いくら臨床心理士の資格を取得したとしても、すぐに常勤の職に就けるケースは多くありません。臨床心理士は現場経験が求められる仕事でもあるため、最初は非常勤での勤務が中心となるでしょう。

非常勤の臨床心理士の給料は、時給制となっていることが多いです。

下は時給1,000円程度からスタートしますが、ベテランになれば時給は10,000円程度にまで跳ね上がる人もいます。経験や実績によってアップしていくことが一般的です。

なお、時給が比較的高いといわれているのが、学校で勤務するスクールカウンセラーです。

この場合、平均時給は5,000円程度であり、その他の勤務先では時給2,000円〜4,000円程度となる場合が多いようです。

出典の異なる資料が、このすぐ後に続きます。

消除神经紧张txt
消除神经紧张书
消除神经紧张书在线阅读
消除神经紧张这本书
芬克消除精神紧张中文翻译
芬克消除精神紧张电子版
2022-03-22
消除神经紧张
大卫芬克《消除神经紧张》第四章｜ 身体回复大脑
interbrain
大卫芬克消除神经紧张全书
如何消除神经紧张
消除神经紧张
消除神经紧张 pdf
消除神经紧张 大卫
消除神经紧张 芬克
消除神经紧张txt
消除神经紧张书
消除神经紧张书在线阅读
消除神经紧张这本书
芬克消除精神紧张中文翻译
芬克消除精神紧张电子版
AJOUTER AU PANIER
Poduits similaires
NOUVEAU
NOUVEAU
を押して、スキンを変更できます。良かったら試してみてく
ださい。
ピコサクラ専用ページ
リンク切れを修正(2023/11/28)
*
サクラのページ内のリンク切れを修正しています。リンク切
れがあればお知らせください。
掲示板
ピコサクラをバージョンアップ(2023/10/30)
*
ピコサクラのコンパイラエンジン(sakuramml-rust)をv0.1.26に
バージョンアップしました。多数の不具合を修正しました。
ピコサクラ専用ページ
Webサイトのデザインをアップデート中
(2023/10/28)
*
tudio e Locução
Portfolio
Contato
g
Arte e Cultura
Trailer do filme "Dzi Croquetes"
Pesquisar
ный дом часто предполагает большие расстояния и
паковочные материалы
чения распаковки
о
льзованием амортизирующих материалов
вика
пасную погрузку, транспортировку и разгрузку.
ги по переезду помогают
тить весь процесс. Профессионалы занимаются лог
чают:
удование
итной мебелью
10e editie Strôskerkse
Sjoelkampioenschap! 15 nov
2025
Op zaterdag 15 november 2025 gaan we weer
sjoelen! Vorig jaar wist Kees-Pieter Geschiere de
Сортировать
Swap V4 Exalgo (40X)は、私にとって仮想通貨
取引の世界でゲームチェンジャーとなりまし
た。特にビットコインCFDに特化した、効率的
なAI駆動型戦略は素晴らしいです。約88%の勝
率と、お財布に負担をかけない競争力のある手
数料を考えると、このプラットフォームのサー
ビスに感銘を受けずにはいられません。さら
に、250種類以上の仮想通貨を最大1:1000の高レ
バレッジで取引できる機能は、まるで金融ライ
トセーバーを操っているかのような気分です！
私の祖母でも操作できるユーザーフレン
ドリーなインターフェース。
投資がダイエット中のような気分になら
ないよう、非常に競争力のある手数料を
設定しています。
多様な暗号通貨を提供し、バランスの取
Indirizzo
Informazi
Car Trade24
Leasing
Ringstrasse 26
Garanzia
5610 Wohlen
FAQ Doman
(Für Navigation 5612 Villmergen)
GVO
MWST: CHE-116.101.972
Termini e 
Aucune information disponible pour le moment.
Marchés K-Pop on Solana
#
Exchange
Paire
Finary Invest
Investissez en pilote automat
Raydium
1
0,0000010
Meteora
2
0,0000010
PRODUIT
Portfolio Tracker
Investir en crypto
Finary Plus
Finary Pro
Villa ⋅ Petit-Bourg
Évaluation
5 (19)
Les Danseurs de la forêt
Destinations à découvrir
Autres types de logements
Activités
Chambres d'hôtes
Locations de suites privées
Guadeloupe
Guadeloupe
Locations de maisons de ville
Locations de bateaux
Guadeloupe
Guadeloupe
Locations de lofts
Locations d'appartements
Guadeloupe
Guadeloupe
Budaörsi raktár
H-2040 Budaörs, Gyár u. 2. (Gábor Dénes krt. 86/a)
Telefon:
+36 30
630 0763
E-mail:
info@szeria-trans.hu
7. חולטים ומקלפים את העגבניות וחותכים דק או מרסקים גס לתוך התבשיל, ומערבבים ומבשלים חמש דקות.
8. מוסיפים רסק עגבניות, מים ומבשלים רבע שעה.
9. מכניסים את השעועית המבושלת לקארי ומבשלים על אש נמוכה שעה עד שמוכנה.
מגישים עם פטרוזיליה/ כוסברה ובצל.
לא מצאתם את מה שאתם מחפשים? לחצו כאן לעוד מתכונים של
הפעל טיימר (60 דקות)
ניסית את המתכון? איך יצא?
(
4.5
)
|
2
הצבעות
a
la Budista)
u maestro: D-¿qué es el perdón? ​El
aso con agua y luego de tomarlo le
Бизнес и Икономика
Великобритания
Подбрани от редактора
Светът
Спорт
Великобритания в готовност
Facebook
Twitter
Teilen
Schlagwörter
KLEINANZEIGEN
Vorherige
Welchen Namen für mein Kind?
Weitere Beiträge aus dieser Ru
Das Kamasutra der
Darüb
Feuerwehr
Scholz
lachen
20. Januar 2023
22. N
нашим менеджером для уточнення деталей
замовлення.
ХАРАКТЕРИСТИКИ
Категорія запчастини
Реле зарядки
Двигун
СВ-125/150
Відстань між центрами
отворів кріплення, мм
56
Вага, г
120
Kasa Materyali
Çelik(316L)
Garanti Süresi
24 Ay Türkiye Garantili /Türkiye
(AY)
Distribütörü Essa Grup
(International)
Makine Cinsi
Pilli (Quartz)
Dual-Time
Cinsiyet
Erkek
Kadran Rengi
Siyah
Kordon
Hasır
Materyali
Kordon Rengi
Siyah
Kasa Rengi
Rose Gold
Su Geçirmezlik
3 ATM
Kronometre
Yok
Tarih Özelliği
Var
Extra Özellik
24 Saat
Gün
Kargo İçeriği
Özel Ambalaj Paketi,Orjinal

非常勤の臨床心理士は、一つの職場で生活できるほどの給料を稼ぐのは難しいのが実情です。多くの人は複数の職場を掛け持ちし、経験を積んで常勤へのステップアップを目指しています。

臨床心理士はお金がかかる

臨床心理士を目指そうと思えば、指定大学院の学費や資格試験に向けた勉強などで費用がかかってしまいますが、いざ臨床心理士になってからも多くのお金が必要になるケースが大半です。

臨床心理士は、日々勉強を続けて専門知識を深めていかなくてはなりません。そのため、大量の専門書を買って読み込む必要がありますし、研修会や学会へ参加するための費用もかかってきます。

自己投資をすることが大切な仕事とはいえ、新人時代、まだあまり収入のないうちは厳しい生活を強いられるかもしれません。